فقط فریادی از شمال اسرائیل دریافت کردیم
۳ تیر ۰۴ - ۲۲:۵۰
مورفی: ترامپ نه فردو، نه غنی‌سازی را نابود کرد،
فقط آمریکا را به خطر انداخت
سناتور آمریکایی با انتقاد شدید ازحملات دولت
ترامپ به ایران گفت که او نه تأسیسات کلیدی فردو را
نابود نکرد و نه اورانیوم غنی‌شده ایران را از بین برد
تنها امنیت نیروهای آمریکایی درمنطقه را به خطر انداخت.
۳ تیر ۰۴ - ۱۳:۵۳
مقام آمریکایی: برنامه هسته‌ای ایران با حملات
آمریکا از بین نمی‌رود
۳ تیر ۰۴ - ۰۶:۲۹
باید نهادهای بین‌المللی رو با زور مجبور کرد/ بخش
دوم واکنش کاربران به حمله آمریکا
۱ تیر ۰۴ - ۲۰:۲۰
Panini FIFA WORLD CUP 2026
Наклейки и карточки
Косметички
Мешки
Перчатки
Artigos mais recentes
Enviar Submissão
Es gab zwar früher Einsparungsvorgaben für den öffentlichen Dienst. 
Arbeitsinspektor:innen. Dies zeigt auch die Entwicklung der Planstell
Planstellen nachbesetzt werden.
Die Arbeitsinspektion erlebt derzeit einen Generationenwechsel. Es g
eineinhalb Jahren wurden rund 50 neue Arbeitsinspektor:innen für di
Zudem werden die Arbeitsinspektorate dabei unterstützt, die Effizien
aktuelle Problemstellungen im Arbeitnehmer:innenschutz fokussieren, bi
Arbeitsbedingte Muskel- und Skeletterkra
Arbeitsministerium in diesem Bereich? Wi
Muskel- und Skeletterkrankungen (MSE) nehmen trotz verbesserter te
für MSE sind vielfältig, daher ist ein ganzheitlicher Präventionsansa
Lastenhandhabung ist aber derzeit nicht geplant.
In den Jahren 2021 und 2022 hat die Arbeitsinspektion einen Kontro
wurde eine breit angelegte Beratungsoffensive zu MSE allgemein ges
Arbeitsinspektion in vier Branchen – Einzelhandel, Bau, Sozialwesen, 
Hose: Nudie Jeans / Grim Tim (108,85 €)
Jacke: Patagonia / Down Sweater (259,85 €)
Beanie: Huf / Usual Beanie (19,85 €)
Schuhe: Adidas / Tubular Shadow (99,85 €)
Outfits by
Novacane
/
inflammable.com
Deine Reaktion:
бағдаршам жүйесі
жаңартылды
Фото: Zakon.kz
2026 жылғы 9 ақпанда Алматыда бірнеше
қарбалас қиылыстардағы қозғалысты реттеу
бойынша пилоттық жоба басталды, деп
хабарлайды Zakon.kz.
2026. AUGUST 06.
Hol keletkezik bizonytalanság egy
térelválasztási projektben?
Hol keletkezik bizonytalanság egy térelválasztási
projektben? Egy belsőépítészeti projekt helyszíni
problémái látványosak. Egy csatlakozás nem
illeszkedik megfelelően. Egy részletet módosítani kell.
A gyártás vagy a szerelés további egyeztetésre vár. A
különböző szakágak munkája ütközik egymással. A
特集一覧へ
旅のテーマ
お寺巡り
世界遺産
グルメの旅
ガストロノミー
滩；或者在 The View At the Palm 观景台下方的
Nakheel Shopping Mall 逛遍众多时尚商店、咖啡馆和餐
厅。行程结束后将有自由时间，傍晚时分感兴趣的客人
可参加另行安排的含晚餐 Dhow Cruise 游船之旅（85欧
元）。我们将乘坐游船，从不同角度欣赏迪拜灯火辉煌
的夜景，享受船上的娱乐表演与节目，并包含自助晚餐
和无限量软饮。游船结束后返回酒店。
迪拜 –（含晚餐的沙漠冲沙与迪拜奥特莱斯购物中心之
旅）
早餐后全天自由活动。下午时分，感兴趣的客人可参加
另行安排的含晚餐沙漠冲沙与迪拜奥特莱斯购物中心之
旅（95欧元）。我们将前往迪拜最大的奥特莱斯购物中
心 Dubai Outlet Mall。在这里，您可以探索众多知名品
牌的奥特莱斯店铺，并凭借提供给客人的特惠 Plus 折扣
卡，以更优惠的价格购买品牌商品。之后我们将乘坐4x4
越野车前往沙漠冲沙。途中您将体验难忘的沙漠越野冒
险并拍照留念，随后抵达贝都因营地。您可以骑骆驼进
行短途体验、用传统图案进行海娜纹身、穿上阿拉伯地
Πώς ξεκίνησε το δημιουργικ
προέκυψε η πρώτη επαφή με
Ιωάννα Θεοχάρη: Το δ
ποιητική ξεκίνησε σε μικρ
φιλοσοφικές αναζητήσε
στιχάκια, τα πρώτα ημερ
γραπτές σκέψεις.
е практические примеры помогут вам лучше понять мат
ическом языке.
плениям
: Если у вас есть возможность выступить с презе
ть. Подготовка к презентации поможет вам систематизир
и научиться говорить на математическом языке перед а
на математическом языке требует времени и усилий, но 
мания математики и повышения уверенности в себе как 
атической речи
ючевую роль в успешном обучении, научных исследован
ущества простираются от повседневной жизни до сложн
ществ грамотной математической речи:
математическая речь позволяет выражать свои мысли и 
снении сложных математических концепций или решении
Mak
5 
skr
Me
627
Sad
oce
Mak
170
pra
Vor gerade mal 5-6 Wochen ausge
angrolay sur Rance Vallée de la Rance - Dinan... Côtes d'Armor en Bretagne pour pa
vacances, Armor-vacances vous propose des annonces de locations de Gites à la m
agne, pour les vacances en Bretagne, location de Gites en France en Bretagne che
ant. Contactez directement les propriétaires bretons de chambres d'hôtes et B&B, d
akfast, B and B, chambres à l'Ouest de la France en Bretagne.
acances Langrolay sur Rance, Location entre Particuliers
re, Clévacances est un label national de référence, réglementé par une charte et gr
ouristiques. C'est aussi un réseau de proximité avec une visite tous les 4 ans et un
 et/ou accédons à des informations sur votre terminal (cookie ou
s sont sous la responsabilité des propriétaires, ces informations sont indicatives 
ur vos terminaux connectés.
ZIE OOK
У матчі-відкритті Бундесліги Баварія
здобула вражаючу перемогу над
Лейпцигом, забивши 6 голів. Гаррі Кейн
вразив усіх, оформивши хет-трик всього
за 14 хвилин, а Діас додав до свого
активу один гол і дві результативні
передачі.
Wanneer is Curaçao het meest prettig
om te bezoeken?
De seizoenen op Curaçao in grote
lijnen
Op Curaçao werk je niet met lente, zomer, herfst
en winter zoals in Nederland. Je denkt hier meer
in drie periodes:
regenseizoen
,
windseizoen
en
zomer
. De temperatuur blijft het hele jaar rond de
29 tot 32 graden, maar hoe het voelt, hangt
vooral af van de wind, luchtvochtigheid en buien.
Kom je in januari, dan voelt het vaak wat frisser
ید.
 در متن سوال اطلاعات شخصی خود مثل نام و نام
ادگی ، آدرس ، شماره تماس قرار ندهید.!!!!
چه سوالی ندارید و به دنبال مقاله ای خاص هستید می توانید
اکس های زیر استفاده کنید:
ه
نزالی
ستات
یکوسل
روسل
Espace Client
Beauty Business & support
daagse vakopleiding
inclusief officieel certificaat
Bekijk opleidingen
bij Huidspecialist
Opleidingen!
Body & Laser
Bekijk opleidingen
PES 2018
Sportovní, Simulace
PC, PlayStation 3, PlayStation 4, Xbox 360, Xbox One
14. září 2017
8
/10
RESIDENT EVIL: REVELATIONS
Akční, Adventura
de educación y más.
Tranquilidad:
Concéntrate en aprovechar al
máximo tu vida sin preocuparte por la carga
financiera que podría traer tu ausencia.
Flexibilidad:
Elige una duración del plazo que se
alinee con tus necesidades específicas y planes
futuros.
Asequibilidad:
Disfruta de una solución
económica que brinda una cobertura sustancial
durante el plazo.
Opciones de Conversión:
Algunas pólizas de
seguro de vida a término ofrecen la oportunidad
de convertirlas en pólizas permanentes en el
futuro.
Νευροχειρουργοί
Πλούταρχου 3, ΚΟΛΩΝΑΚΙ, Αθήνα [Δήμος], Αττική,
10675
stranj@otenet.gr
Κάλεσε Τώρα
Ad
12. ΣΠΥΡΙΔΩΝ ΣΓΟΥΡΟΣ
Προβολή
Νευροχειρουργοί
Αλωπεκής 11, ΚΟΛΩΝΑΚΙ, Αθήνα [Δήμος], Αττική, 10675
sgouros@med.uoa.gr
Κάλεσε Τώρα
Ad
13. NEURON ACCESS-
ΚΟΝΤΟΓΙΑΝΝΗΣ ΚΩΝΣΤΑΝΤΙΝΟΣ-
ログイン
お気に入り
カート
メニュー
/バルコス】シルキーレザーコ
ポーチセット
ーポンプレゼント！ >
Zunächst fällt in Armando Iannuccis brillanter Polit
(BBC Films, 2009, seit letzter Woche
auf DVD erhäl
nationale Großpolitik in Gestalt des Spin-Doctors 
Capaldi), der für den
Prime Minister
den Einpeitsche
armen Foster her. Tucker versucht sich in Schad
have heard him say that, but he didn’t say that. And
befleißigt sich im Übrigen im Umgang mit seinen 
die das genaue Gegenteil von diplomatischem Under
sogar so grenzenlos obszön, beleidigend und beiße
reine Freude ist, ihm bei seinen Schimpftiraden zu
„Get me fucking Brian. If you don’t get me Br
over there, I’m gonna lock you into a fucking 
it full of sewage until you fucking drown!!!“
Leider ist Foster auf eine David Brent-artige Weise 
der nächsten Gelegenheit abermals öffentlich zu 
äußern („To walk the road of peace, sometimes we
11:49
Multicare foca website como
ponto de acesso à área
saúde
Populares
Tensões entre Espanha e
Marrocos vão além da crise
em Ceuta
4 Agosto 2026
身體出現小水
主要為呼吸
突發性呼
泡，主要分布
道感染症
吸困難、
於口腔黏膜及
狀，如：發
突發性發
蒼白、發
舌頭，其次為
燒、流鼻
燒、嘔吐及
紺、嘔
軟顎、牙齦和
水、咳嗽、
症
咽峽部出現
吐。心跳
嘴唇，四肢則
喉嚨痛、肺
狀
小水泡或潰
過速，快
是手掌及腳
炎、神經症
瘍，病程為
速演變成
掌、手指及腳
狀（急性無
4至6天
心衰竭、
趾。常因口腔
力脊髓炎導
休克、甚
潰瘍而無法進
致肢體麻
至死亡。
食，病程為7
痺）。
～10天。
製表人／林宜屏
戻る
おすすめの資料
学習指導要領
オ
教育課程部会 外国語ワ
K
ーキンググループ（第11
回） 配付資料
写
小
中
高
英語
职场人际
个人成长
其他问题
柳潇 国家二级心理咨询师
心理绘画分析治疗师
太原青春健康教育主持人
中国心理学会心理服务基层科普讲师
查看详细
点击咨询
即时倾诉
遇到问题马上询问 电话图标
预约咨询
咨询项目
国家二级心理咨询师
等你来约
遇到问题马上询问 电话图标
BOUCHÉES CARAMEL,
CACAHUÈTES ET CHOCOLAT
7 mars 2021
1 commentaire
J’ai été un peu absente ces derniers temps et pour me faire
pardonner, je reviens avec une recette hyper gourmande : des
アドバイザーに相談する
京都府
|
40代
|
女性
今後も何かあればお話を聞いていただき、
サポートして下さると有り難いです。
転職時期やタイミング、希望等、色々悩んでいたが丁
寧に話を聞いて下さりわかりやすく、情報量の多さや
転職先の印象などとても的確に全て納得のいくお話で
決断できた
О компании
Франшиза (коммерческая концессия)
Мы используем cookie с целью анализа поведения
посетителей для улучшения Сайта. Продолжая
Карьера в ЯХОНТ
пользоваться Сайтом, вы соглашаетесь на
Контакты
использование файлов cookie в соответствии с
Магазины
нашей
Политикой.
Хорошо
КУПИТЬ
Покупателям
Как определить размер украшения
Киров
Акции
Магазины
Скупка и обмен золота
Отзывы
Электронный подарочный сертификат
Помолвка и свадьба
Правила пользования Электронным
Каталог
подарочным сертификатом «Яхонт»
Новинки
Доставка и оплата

+ + + + +

:: What is required ::
In the entries above, how many lines hold "sich"? Answer with the number alone.

:: Response below ::
2